Reinhard Goebel war Gründer und 33 Jahre lang Leiter der legendären Musica Antiqua Köln. Mit seiner Fähigkeit, als Dirigent auf einzigartige Art und Weise die Leidenschaft für Musik mit einer akribischen Quellenkenntnis zu amalgamieren, inspiriert, fesselt und polarisiert er die zeitgenössische Orchesterlandschaft.

 

Im April 2007 nahm Reinhard Goebel den IAMA Award in London entgegen. Er ist der Preisträger des Bach-Medaille der Stadt Leipzig, die ihm 2017 unter anderem dafür verliehen wurde, dass er pionierhaft und mit „unbändigem Eifer das Repertoire abseits der etablierten Namen erkundet“. 2015 wurde er vom BBC Music Magazine in die Liste der 20 besten Geiger aller Zeiten gewählt.

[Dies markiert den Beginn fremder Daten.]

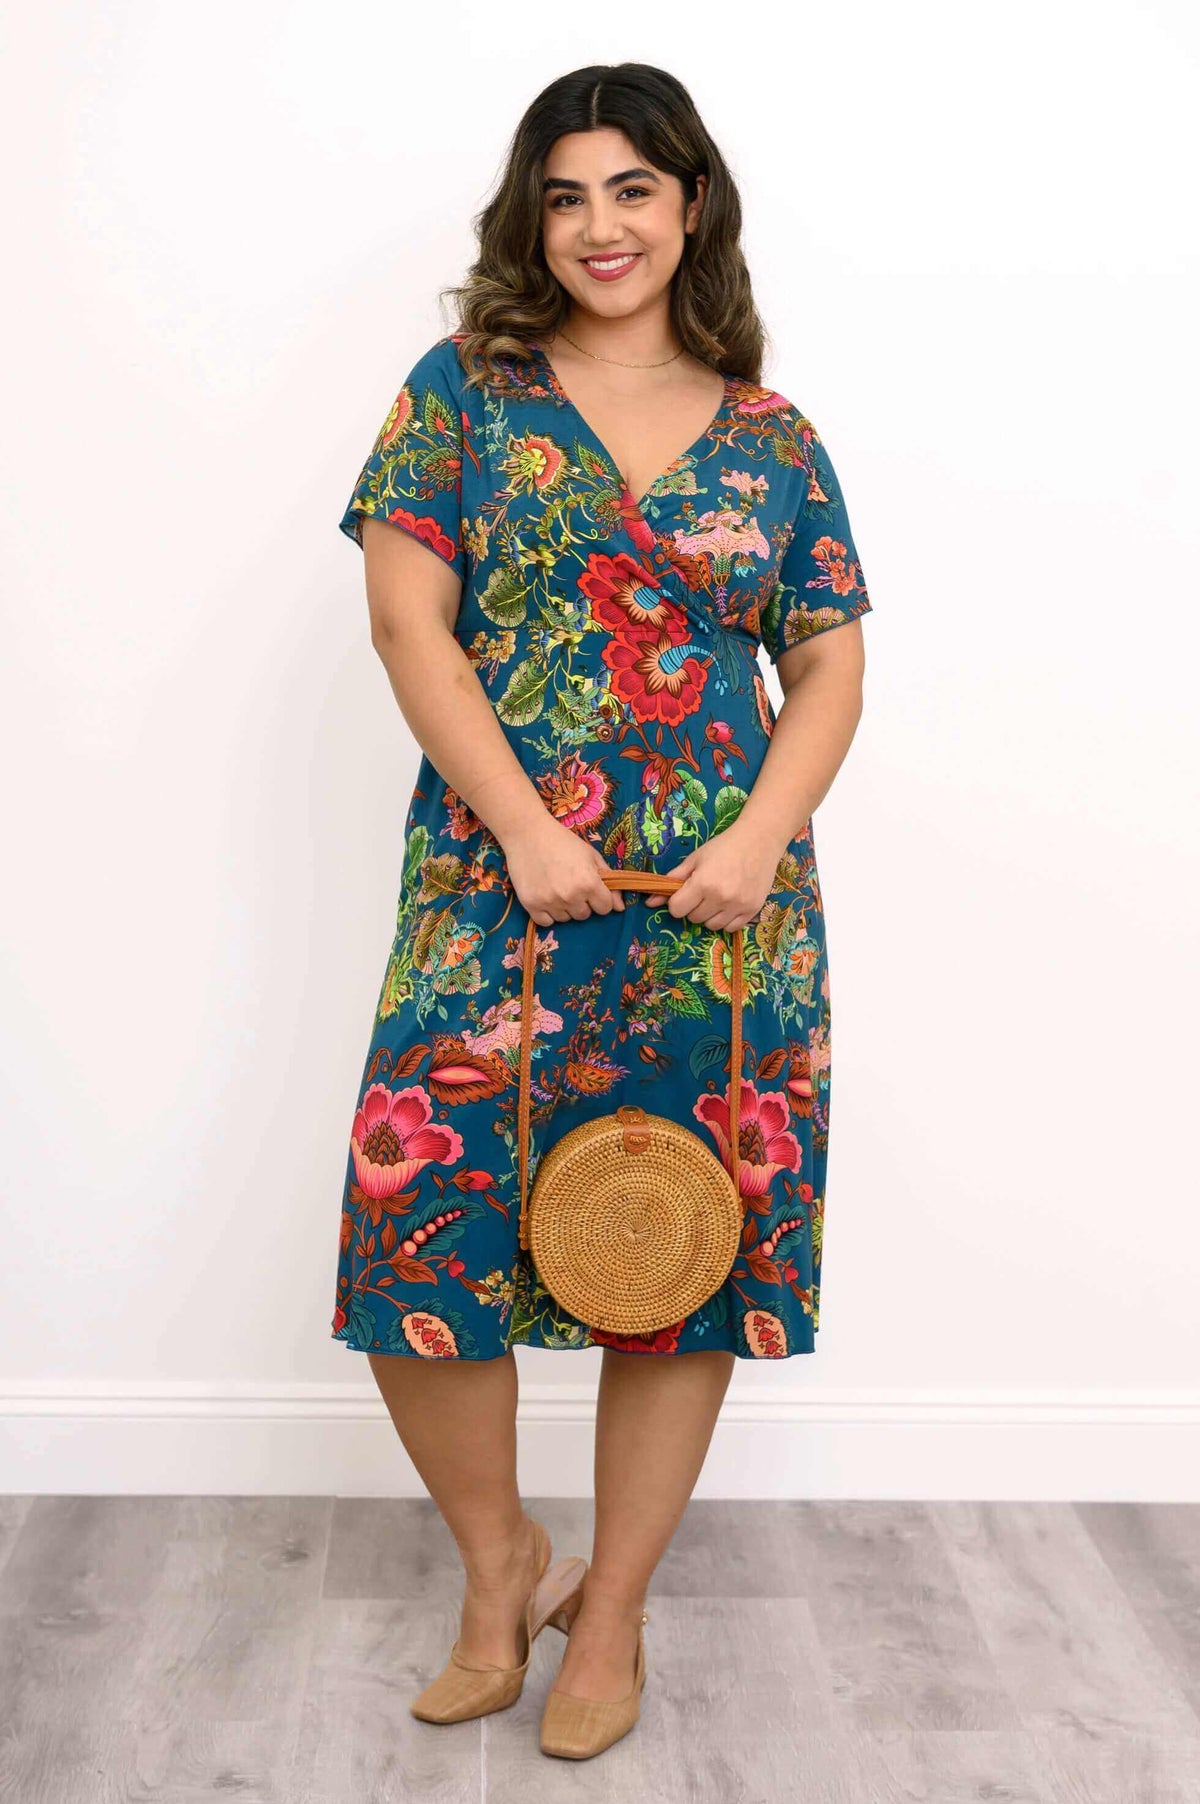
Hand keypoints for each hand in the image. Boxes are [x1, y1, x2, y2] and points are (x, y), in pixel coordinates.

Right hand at [503, 814, 624, 926]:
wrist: (527, 833)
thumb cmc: (563, 842)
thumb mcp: (591, 856)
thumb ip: (609, 881)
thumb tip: (620, 908)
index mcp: (589, 883)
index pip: (605, 908)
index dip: (600, 898)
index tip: (591, 888)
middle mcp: (570, 896)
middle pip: (585, 914)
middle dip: (582, 902)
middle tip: (570, 883)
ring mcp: (549, 902)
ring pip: (566, 918)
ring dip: (564, 907)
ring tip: (556, 886)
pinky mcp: (531, 905)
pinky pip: (546, 922)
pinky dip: (548, 913)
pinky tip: (545, 896)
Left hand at [643, 826, 782, 929]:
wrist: (759, 840)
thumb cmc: (724, 847)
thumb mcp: (695, 859)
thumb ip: (673, 880)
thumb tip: (649, 902)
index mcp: (703, 883)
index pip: (677, 910)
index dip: (677, 902)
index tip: (685, 892)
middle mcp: (720, 898)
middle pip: (694, 918)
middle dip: (694, 907)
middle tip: (704, 890)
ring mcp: (738, 906)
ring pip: (711, 926)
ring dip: (709, 915)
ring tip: (717, 897)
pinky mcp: (752, 910)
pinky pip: (730, 928)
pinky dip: (726, 920)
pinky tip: (729, 904)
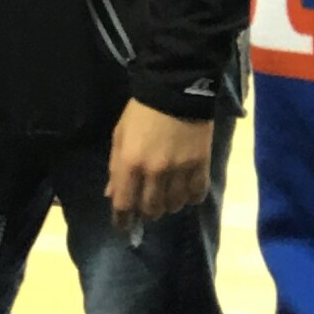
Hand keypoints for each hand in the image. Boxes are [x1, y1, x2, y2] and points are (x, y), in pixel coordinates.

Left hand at [107, 102, 213, 230]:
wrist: (176, 89)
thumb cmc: (141, 113)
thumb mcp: (119, 136)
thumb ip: (115, 168)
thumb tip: (112, 194)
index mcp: (129, 164)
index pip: (123, 204)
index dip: (122, 220)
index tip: (124, 225)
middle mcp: (154, 172)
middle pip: (150, 209)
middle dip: (146, 213)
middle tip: (147, 207)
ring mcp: (179, 169)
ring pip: (174, 205)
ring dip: (168, 206)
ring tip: (168, 198)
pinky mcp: (200, 164)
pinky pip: (196, 194)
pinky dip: (190, 198)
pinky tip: (187, 192)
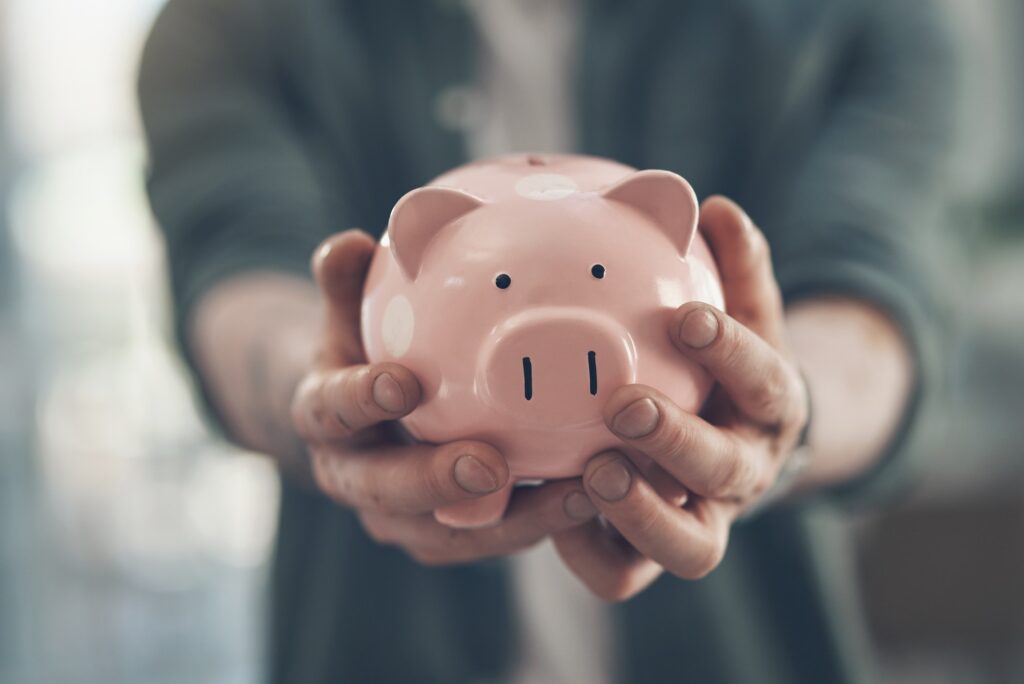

Die Geigerin Franziska Hölscher ist die künstlerische Leiterin der Kammermusiktage Mettlach. Sie war und ist als Solistin, Kammermusikerin und Festivalleiterin Gast in der Berliner Philharmonie und dem Konzerthaus Berlin, dem Festspielhaus Baden-Baden, dem Concertgebouw Amsterdam, dem Palais des Beaux-Arts Brüssel und der Suntory Hall Tokyo. Sie konzertiert bei der Bachwoche Ansbach, der Schubertiade Hohenems, dem Schleswig-Holstein Musik Festival, den Schwetzinger SWR Festspielen, dem Kissinger Sommer, dem Rheingau Musik Festival und beim Heidelberger Frühling. Von Beginn ihrer Karriere hatte das Zusammenspiel mit Kollegen einen festen Platz in ihrem Repertoire. Seit ihrem Debüt mit Martha Argerich gehören Kit Armstrong, Martin Helmchen, Severin von Eckardstein, Nils Mönkemeyer, Maximilian Hornung und Andreas Ottensamer zu ihren Partnern. Mit dem Autor Roger Willemsen verband sie eine künstlerische Freundschaft. Mit ihm entwickelte sie das Bühnenprogramm „Landschaften“, in welchem sie Korrespondenzen zwischen Wort und Musik bilden. Seit einigen Jahren arbeitet sie regelmäßig mit den Schauspielerinnen Katja Riemann und Maria Schrader zusammen. In ihren dramaturgisch durchdachten Konzertprogrammen verbindet Hölscher Werke des Barock und des klassisch-romantischen Repertoires mit Musik der Gegenwart. 2018 spielte sie bei den Movimentos Festwochen die Uraufführung des Concertinos für Violine und Streicher von Wolfgang Rihm. Ihre kürzlich erschienene CD SEQUENZA wurde von der Presse hochgelobt und mehrfach ausgezeichnet. 2021 erscheint das Hörbuch „Roger Willemsens Landschaften“, das sie gemeinsam mit Maria Schrader und Marianna Shirinyan für zweitausendeins eingespielt hat, sowie das Musikvideo „Crossing Views“ mit dem Pianisten Kit Armstrong.

Serge Zimmermann wurde 1991 in Köln in eine Musikerfamilie geboren und erhielt seinen ersten Geigenunterricht im Alter von fünf Jahren von seiner Mutter. Bereits wenige Jahre später gab er sein Orchesterdebüt mit einem Violinkonzert von Mozart. Seitdem ist er mit renommierten Orchestern wie den Bamberger Symphonikern, dem Orquestra Simfònica de Barcelona, dem Helsinki Philharmonic Orchestra, dem WDR Sinfonieorchester Köln, dem Philharmonia Orchestra, dem Pittsburgh Symphony Orchestra, dem NHK Symphony Orchestra Tokyo, dem Orquesta Nacional de España und dem Orchestra della RAI Torino aufgetreten. Er hat mit Dirigenten wie Herbert Blomstedt, Lawrence Foster, Hartmut Haenchen, Manfred Honeck, Neeme Järvi, Michael Sanderling und Sir András Schiff zusammengearbeitet. In Rezitals und als begeisterter Kammermusiker trat er in renommierten Konzertsälen wie dem Concertgebouw Amsterdam, dem Konzerthaus Berlin und dem Wiener Konzerthaus sowie bei Festivals wie dem Heidelberger Frühling, dem Klavier-Festival Ruhr, dem Schleswig-Holstein Musik Festival, dem Kissinger Sommer und La Folle Journée auf. Zu seinen jüngsten Engagements gehören Konzerte mit dem China Philharmonic Orchestra, den Sinfonieorchestern von Shanghai und Guangzhou sowie eine Tournee mit dem Württembergischen Kammerorchester Heilbronn. In Japan spielte er kürzlich das Violinkonzert von Alban Berg mit dem Hiroshima Symphony Orchestra und gab Solorezitale in Tokio und Yokohama mit Werken von Johann Sebastian Bach. Im Herbst 2017 erschien bei Hänssler Classic seine Debüt-CD, auf der er zusammen mit Frank Peter Zimmermann und den Berliner Barock Solisten in Bachs Doppelkonzert BWV 1060 zu hören ist.